STATS 191 - Introduction to Applied Statistics#

Syllabus#

Instructor & TAs#

Instructors#

Jonathan Taylor

Teaching Assistants & Office Hours#

TA : Rex Shen

  • Email

  • Office hours: TBD

  • Location: TBD

TA : Valerie Ho

  • Email

  • Office hours: TBD

  • Location: TBD

TA : Jing Shang

  • Email

  • Office hours: TBD

  • Location: TBD

TA : Sarah Zhao

  • Email

  • Office hours: TBD

  • Location: TBD

Email list#

The course has an email list that reaches all TAs as well as the professors: stats191-spr2324-staff@lists.stanford.edu

As a general rule, you should send course related to this email list.

Questions can also be posed on gradescope.

Evaluation#

  • 5 assignments (30%)

  • 3 quizzes (30%)

  • final exam (40%) (according to Stanford calendar: F 06/07/24 @ 3:30PM)

Late policy#

  • Late assignments will not be accepted.
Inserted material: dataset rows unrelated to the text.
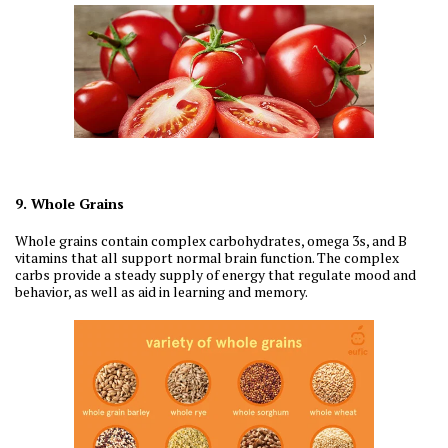
9. Whole Grains
Whole grains contain complex carbohydrates, omega 3s, and B
vitamins that all support normal brain function. The complex
carbs provide a steady supply of energy that regulate mood and
behavior, as well as aid in learning and memory.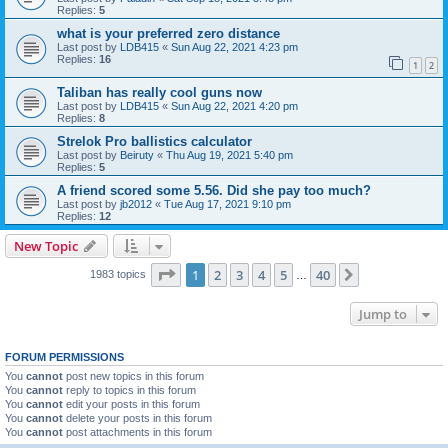
Replies:
5
what is your preferred zero distance
Last post by
LDB415
«
Sun Aug 22, 2021 4:23 pm
Replies:
16
1
2
Taliban has really cool guns now
Last post by
LDB415
«
Sun Aug 22, 2021 4:20 pm
Replies:
8
Strelok Pro ballistics calculator
Last post by
Beiruty
«
Thu Aug 19, 2021 5:40 pm
Replies:
5
A friend scored some 5.56. Did she pay too much?
Last post by
jb2012
«
Tue Aug 17, 2021 9:10 pm
Replies:
12
New Topic
Page
1
of
40
1
2
3
4
5
40
Next
1983 topics
…
Jump to
FORUM PERMISSIONS
You
cannot
post new topics in this forum
You
cannot
reply to topics in this forum
You
cannot
edit your posts in this forum
You
cannot
delete your posts in this forum
You
cannot
post attachments in this forum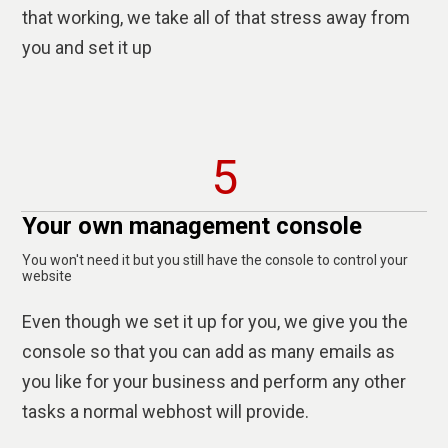
that working, we take all of that stress away from
you and set it up
5
Your own management console
You won't need it but you still have the console to control your
website
Even though we set it up for you, we give you the
console so that you can add as many emails as
you like for your business and perform any other
tasks a normal webhost will provide.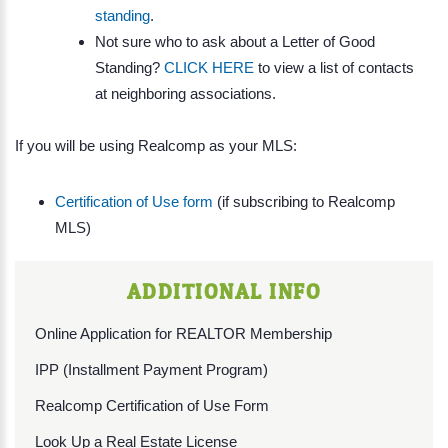
standing
.
Not sure who to ask about a Letter of Good
Standing?
CLICK HERE
to view a list of contacts
at neighboring associations.
If you will be using Realcomp as your MLS:
Certification of Use form
(if subscribing to Realcomp
MLS)
ADDITIONAL INFO
Online Application for REALTOR Membership
IPP (Installment Payment Program)
Realcomp Certification of Use Form
Look Up a Real Estate License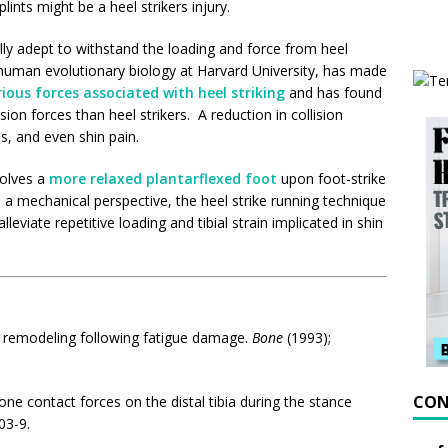
lints might be a heel strikers injury.
ly adept to withstand the loading and force from heel
 human evolutionary biology at Harvard University, has made
rious forces associated with heel striking
and has found
sion forces than heel strikers. A reduction in collision
, and even shin pain.
nvolves a
more relaxed plantarflexed foot
upon foot-strike
 a mechanical perspective, the heel strike running technique
leviate repetitive loading and tibial strain implicated in shin
al remodeling following fatigue damage.
Bone
(1993);
CON
one
contact
forces
on the
distal
tibia
during the
stance
03-9.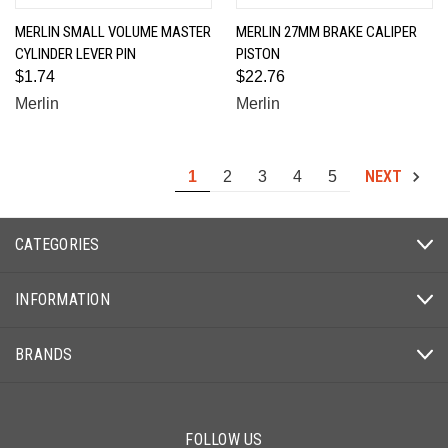
MERLIN SMALL VOLUME MASTER
MERLIN 27MM BRAKE CALIPER
CYLINDER LEVER PIN
PISTON
$1.74
$22.76
Merlin
Merlin
NEXT
1
2
3
4
5
CATEGORIES
INFORMATION
BRANDS
FOLLOW US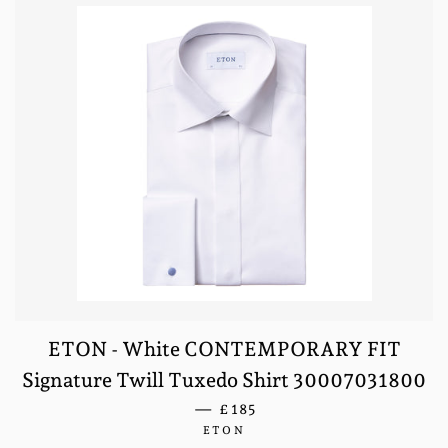
ETON - White CONTEMPORARY FIT
Signature Twill Tuxedo Shirt 30007031800
REGULAR PRICE
—
£185
ETON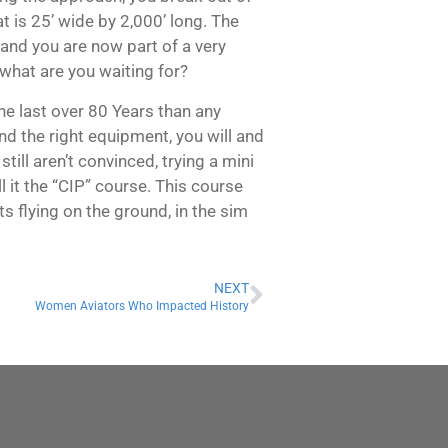
 is 25’ wide by 2,000’ long. The
y and you are now part of a very
 what are you waiting for?
he last over 80 Years than any
nd the right equipment, you will and
till aren’t convinced, trying a mini
l it the “CIP” course. This course
 flying on the ground, in the sim
NEXT
Women Aviators Who Impacted History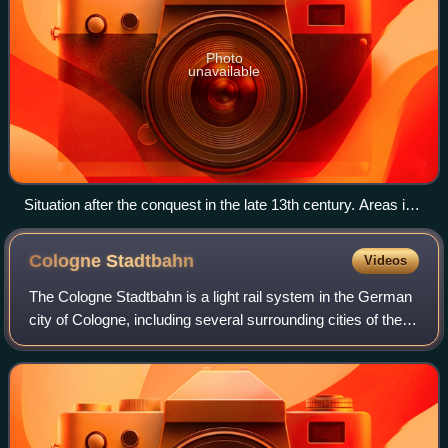
Photo
unavailable
Situation after the conquest in the late 13th century. Areas in
purple under control of the Monastic State of the Teutonic
Knights.
Cologne
Stadtbahn
Videos
The Cologne Stadtbahn is a light rail system in the German
city of Cologne, including several surrounding cities of the
Cologne Bonn Region. The term Stadtbahn denotes a
system that encompasses elemen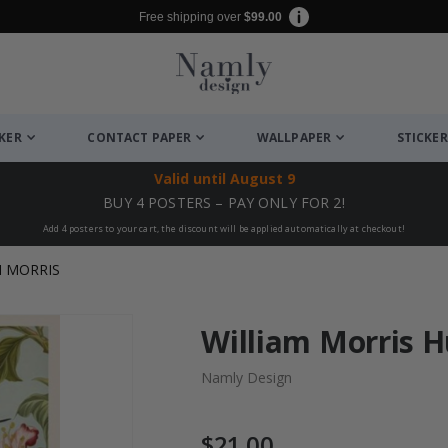
Free shipping over
$99.00
CKER
CONTACT PAPER
WALLPAPER
STICKER
Valid until
August 9
BUY 4 POSTERS – PAY ONLY FOR 2!
Add 4 posters to your cart, the discount will be applied automatically at checkout!
M MORRIS
William Morris 
Namly Design
$21.00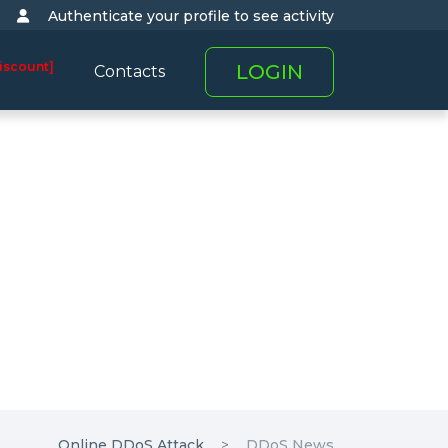
Authenticate your profile to see activity
iscount]
LOGIN
Contacts
Online DDoS Attack
DDoS News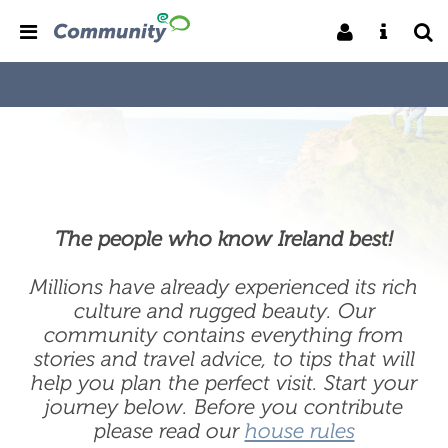
The people who know Ireland best!
Millions have already experienced its rich
culture and rugged beauty. Our
community contains everything from
stories and travel advice, to tips that will
help you plan the perfect visit. Start your
journey below. Before you contribute
please read our
house rules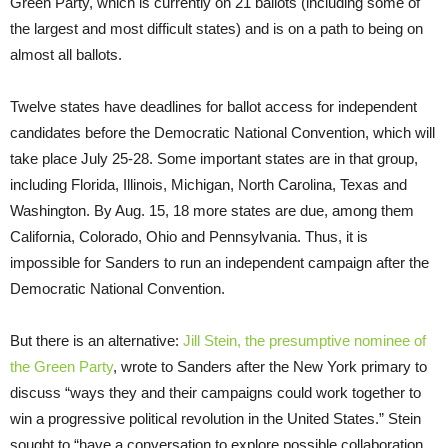
Green Party, which is currently on 21 ballots (including some of
the largest and most difficult states) and is on a path to being on
almost all ballots.
Twelve states have deadlines for ballot access for independent
candidates before the Democratic National Convention, which will
take place July 25-28. Some important states are in that group,
including Florida, Illinois, Michigan, North Carolina, Texas and
Washington. By Aug. 15, 18 more states are due, among them
California, Colorado, Ohio and Pennsylvania. Thus, it is
impossible for Sanders to run an independent campaign after the
Democratic National Convention.
But there is an alternative:
Jill Stein, the presumptive nominee of
the Green Party
, wrote to Sanders after the New York primary to
discuss “ways they and their campaigns could work together to
win a progressive political revolution in the United States.” Stein
sought to “have a conversation to explore possible collaboration,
  • Lowest of 5 assignment scores will be dropped.

Final exam#

Following the Stanford calendar: Friday, June 7, 2024 @ 3:30PM-6:30PM

Schedule & Location#

MWF 10:30-11:20, Skilling Auditorium

Textbook#

Computing environment#

We will use R for most calculations. Class notes are in the form of jupyter notebooks or RMarkdown files.

RStudio#

Materials presented in class will be available as Quarto files that can be run in RStudio.

Jupyter for R#

In order to run the R notebooks from class, you will need to install Jupyter (easily done through Anaconda as well as enable the R kernel:

install.packages('IRkernel', repos='http://cloud.r-project.org')
library(IRkernel)
IRkernel::installspec()

Prerequisites#

An introductory statistics course, such as STATS 60.

Course description#

By the end of the course, students should be able to:

  • Understand one and two sample t-tests and variants

  • Enter tabular data using R.

  • Plot data using R, to help in exploratory data analysis.

  • Formulate regression models for the data, while understanding some of the limitations and assumptions implicit in using these models.

  • Fit models using R and interpret the output.

  • Test for associations in a given model.

  • Use diagnostic plots and tests to assess the adequacy of a particular model.

  • Find confidence intervals for the effects of different explanatory variables in the model.

  • Use some basic model selection procedures, as found in R, to find a best model in a class of models.

  • Fit simple ANOVA models in R, treating them as special cases of multiple regression models.

  • Fit simple logistic and Poisson regression models.